Go through the records below and set each one down exactly, leaving out any pictures.
[[ Extracted entries, beginning ]]
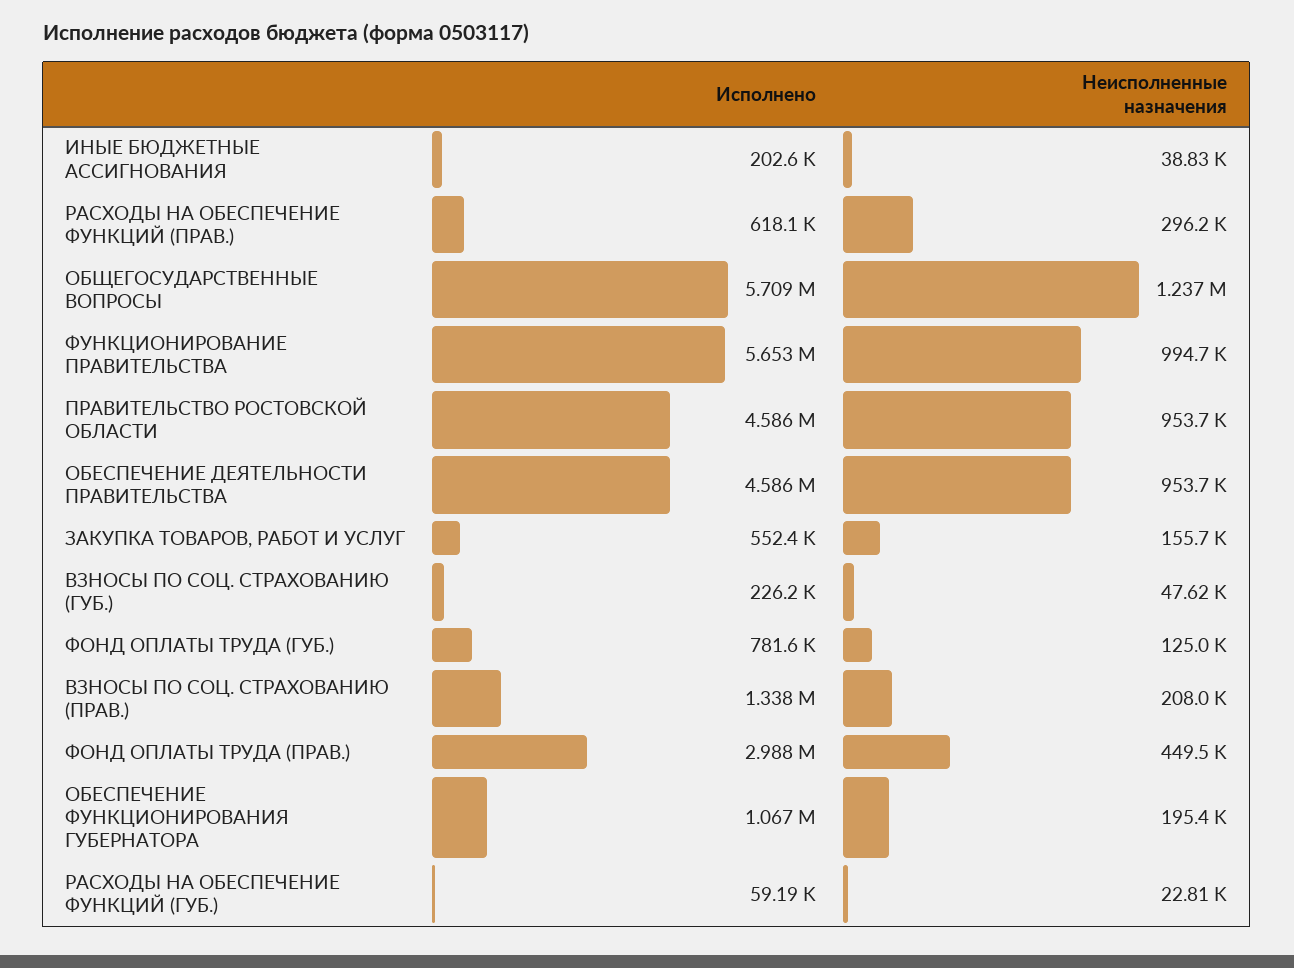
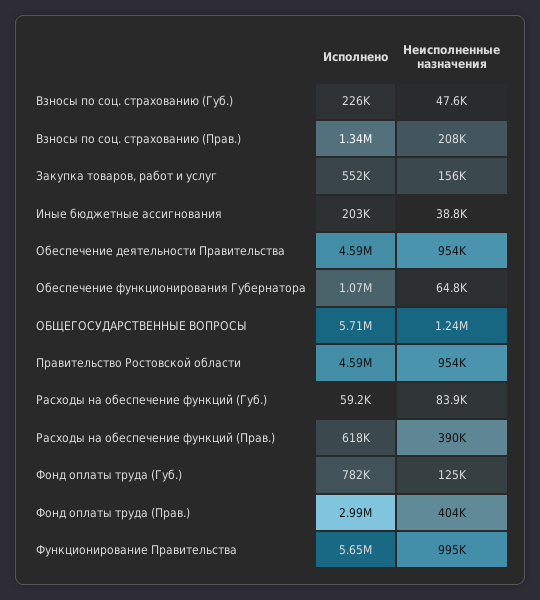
Неисполненные назначения, РАСХОДЫ НА ОБЕСПЕЧЕНИЕ ФУНКЦИЙ (ПРАВ.): 296200 -> 390000
Неисполненные назначения, ФОНД ОПЛАТЫ ТРУДА (ПРАВ.): 449500 -> 404000
Неисполненные назначения, ОБЕСПЕЧЕНИЕ ФУНКЦИОНИРОВАНИЯ ГУБЕРНАТОРА: 195400 -> 64800
Неисполненные назначения, РАСХОДЫ НА ОБЕСПЕЧЕНИЕ ФУНКЦИЙ (ГУБ.): 22810 -> 83900

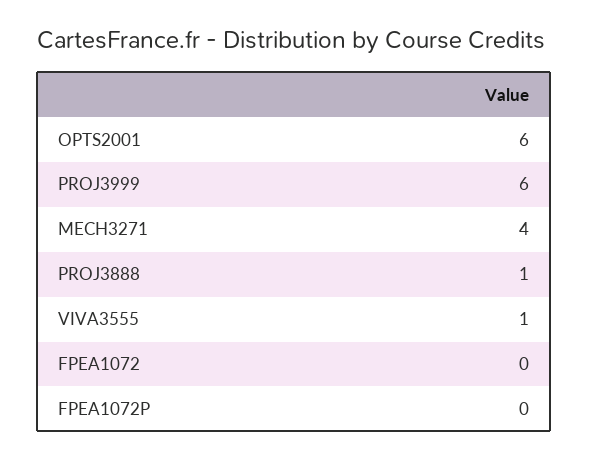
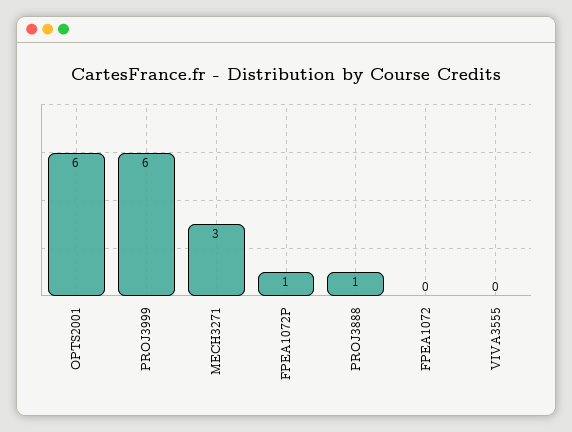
MECH3271: 4 -> 3
VIVA3555: 1 -> 0
FPEA1072P: 0 -> 1

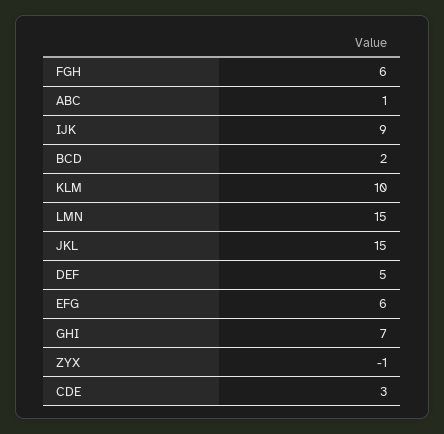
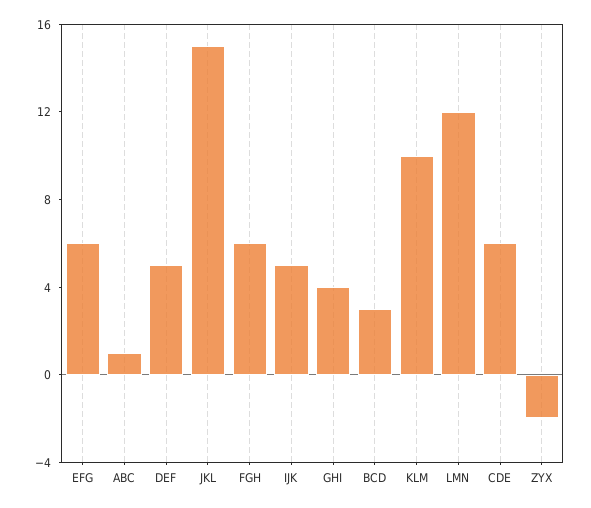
IJK: 9 -> 5
BCD: 2 -> 3
LMN: 15 -> 12
GHI: 7 -> 4
ZYX: -1 -> -2
CDE: 3 -> 6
[[ Extracted entries, end ]]
• **Response to the exercise**:
Неисполненные назначения, РАСХОДЫ НА ОБЕСПЕЧЕНИЕ ФУНКЦИЙ (ПРАВ.): 296200 -> 390000
Неисполненные назначения, ФОНД ОПЛАТЫ ТРУДА (ПРАВ.): 449500 -> 404000
Неисполненные назначения, ОБЕСПЕЧЕНИЕ ФУНКЦИОНИРОВАНИЯ ГУБЕРНАТОРА: 195400 -> 64800
Неисполненные назначения, РАСХОДЫ НА ОБЕСПЕЧЕНИЕ ФУНКЦИЙ (ГУБ.): 22810 -> 83900

MECH3271: 4 -> 3
VIVA3555: 1 -> 0
FPEA1072P: 0 -> 1

IJK: 9 -> 5
BCD: 2 -> 3
LMN: 15 -> 12
GHI: 7 -> 4
ZYX: -1 -> -2
CDE: 3 -> 6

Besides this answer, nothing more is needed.